Le ciel plié, dans quelle poche le mettre? Nouveau problème. Dans une poche de son pantalon, comme un mouchoir? Et que fera-t-il alors de son mouchoir? L'autre poche est déjà pleine de sable, Crab ne pouvait pas non plus laisser le désert derrière lui. La poche intérieure de sa veste, trouée, contient les précipices et les gouffres qui font les montagnes, et dont il aura certainement besoin, il se connaît.

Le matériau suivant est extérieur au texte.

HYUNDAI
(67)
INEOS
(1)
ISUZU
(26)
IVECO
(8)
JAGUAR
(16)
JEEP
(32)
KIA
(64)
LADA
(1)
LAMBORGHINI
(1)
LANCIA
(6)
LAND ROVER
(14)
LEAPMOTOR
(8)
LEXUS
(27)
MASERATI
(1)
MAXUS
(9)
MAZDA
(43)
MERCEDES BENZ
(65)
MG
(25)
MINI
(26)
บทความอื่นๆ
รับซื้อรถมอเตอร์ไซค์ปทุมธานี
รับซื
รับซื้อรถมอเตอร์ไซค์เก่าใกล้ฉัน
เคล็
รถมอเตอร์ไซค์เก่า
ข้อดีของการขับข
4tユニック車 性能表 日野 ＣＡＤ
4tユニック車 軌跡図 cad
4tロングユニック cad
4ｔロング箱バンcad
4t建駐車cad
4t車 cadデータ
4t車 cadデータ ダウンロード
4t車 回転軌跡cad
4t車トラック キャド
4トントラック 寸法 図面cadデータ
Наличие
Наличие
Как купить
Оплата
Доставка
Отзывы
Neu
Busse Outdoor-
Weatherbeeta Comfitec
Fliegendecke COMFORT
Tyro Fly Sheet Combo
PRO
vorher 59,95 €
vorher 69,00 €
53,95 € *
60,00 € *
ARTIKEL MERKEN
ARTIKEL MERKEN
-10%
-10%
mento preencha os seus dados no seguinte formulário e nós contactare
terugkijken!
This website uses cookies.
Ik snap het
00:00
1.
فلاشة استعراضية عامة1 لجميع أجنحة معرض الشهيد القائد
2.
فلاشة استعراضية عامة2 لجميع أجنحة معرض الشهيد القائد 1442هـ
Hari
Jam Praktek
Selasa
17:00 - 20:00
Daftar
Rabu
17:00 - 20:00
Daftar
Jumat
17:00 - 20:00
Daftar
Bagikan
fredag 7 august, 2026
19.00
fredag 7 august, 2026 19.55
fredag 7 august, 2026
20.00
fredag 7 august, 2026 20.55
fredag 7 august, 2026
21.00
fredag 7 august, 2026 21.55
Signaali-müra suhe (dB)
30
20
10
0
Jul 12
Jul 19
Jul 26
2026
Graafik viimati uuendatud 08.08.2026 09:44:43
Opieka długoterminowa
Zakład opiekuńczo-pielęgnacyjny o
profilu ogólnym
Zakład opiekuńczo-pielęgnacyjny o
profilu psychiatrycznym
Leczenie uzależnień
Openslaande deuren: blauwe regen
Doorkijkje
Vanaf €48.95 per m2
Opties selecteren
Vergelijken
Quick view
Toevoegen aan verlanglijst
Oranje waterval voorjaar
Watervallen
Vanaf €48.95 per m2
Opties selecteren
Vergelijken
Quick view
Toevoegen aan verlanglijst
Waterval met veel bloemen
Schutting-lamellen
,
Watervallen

Il glisse finalement le ciel dans sa poche extérieure, sur son cœur, comme un foulard de fantaisie, mais sans la moindre affectation – d'ailleurs le bleu céleste jure avec le gris anthracite de la veste, comme juraient l'unique robe de Marie et la blouse du charpentier dans la corbeille de linge sale.
Puis Crab roule les gazons, les pelouses, il fait un gros tas de la terre et la charge dans une brouette, il recueille l'eau dans un tonneau, il rassemble son troupeau, les plus féroces devant – un dernier regard pour s'assurer qu'il n'oublie rien – En route.